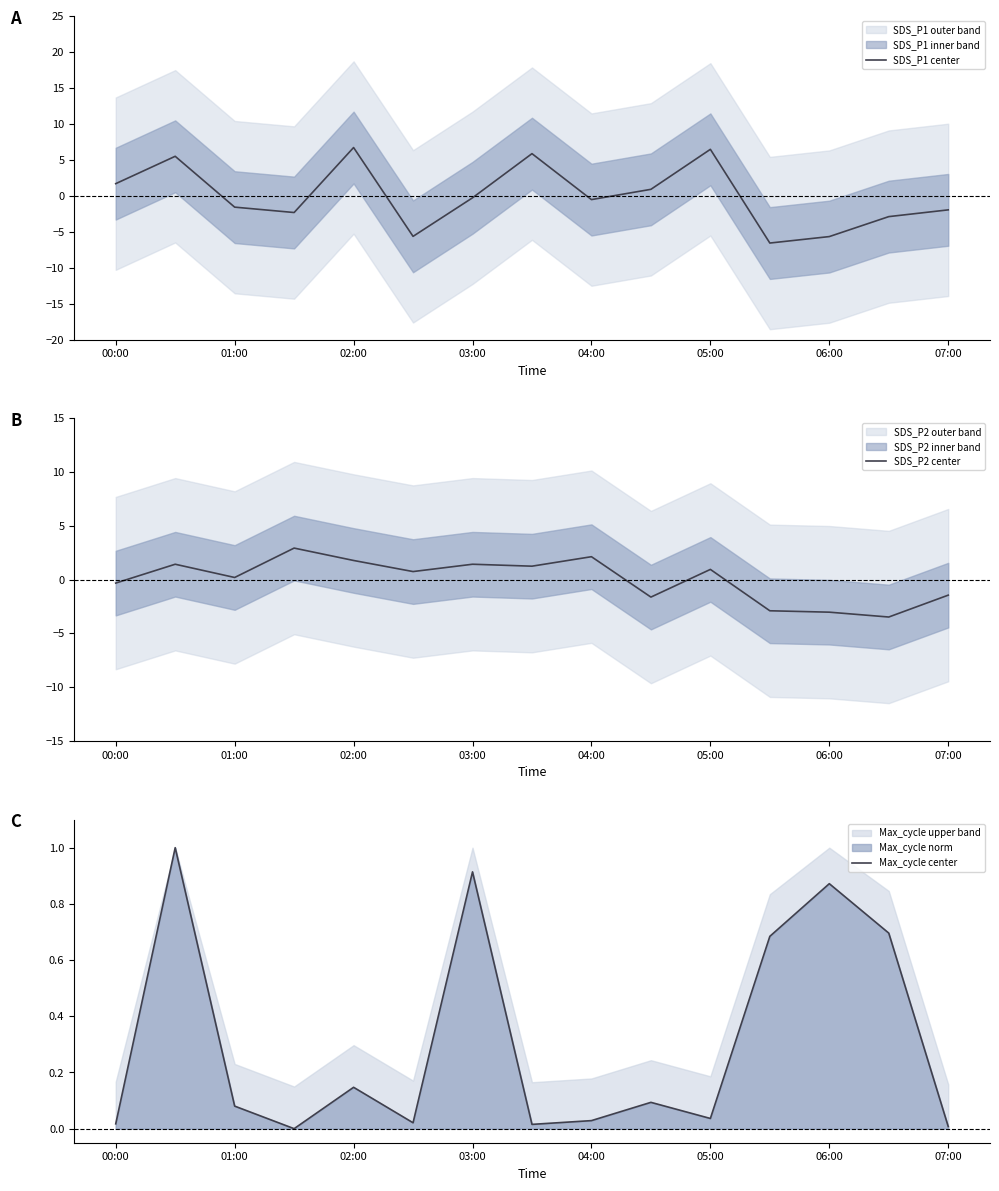

What is the minimum value shown in the chart?

-6.6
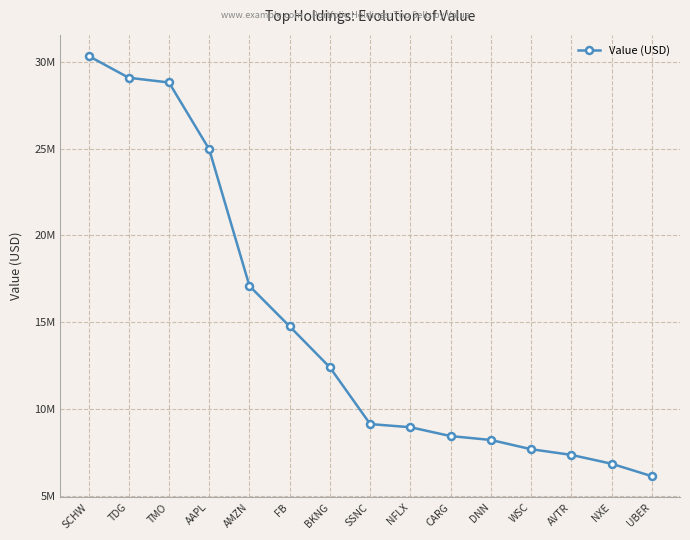

Is this an area chart (filled region under the line)?

No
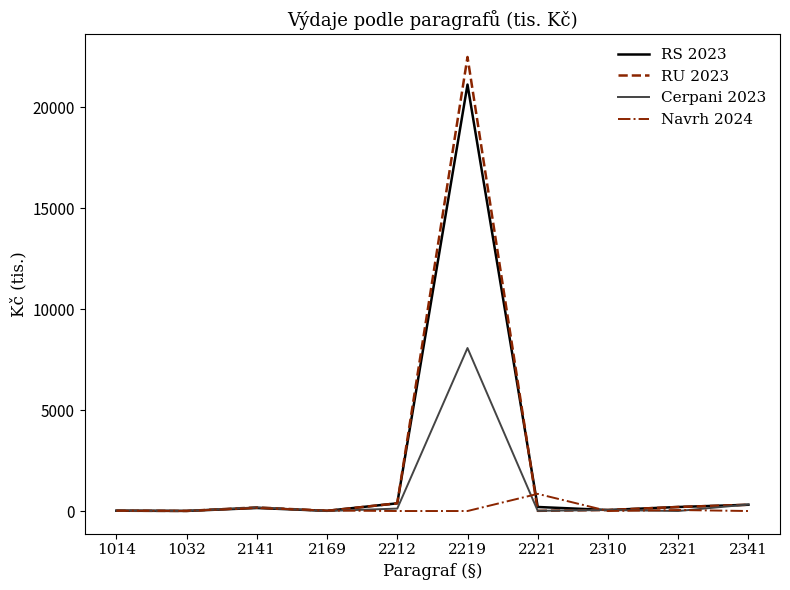

At how many categories does at least one series exceed 3570?

1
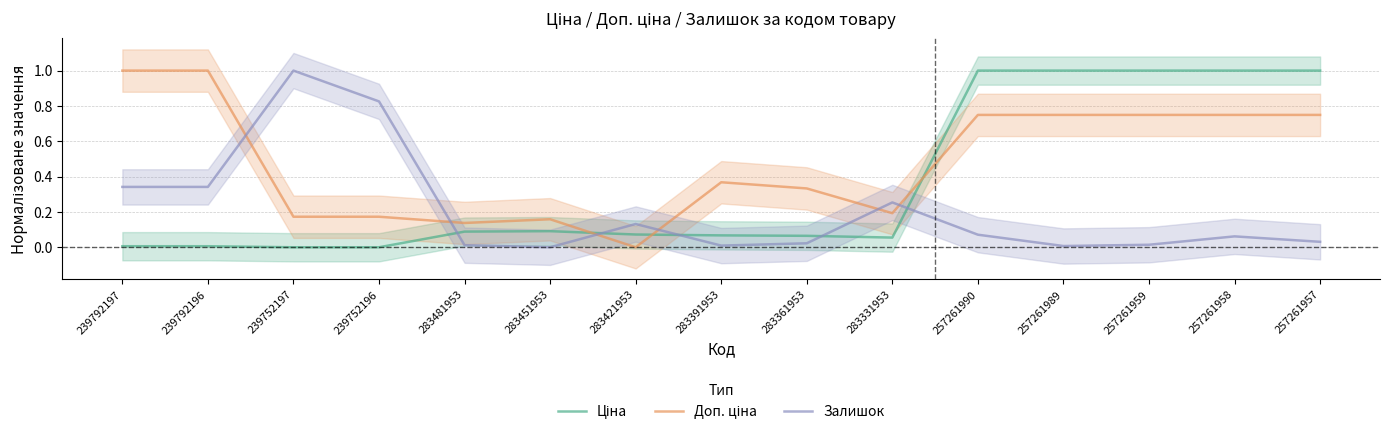

What is the sum of the Залишок values at 283481953 and 257261958?

0.1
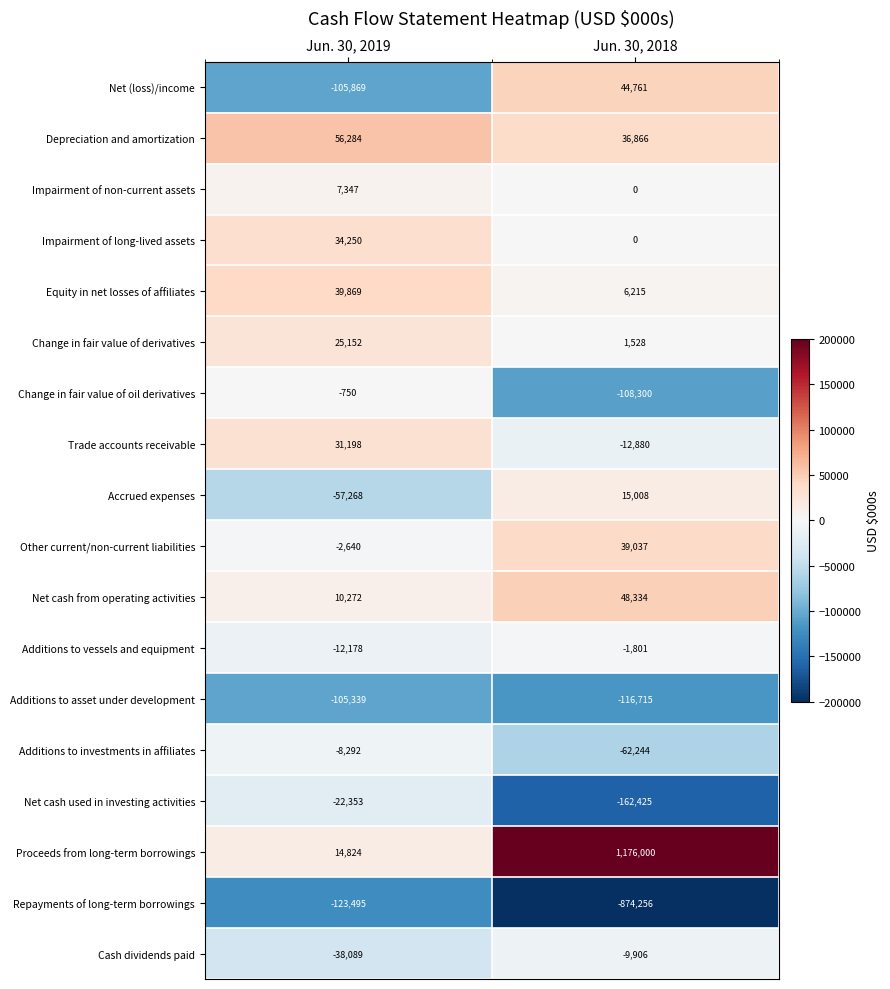

What is the total value across all series at Jun. 30, 2018?

19222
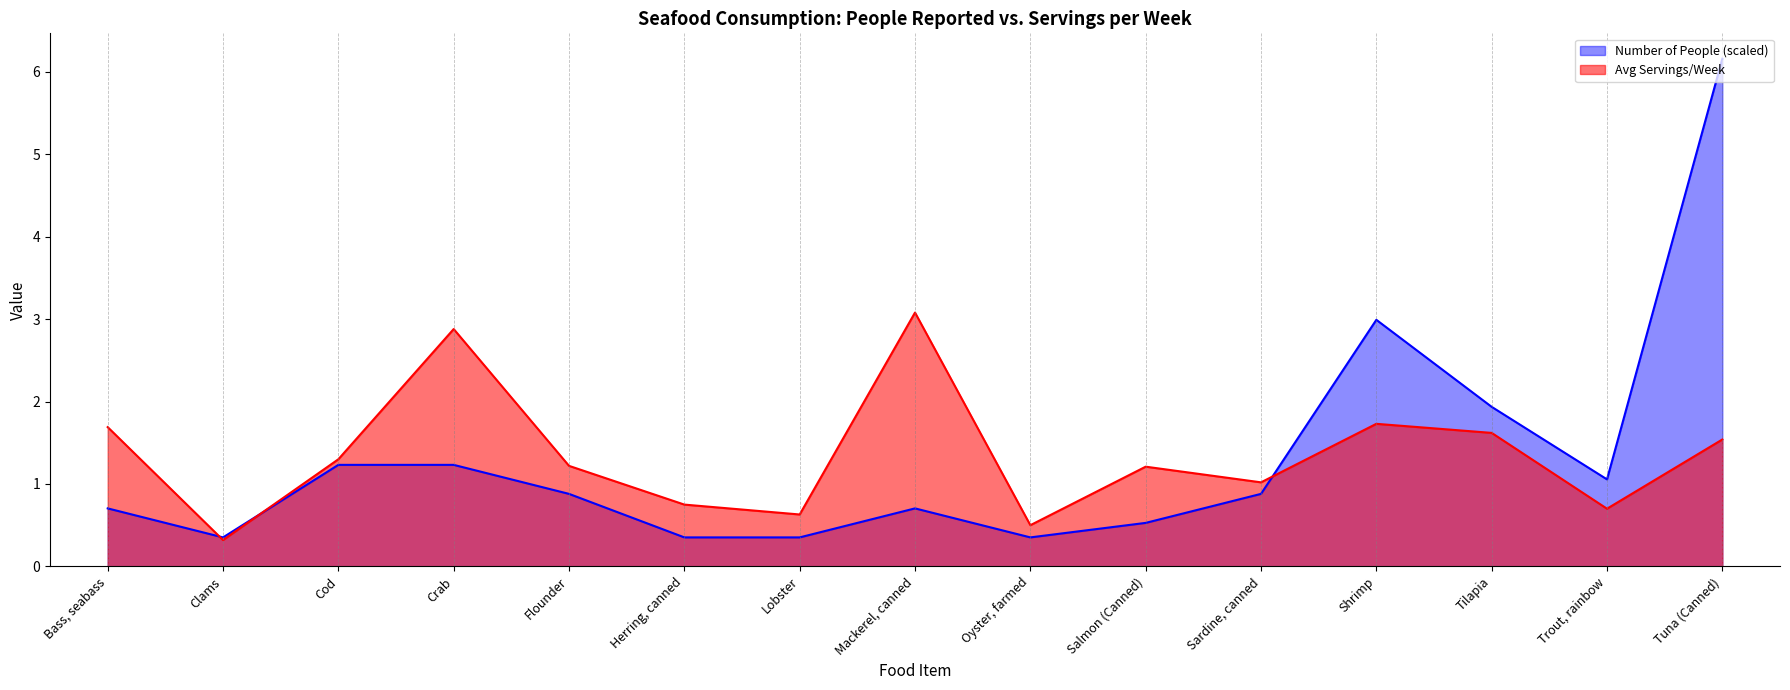

How many categories are shown in the chart?

15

★ ★ ★ ★ ★

Recast every line of the data above as a numbered list, skipping blank lines and leaving out the pictures.

1. What is the minimum value shown in the chart?
2. -6.6
3. Is this an area chart (filled region under the line)?
4. No
5. At how many categories does at least one series exceed 3570?
6. 1
7. What is the sum of the Залишок values at 283481953 and 257261958?
8. 0.1
9. What is the total value across all series at Jun. 30, 2018?
10. 19222
11. How many categories are shown in the chart?
12. 15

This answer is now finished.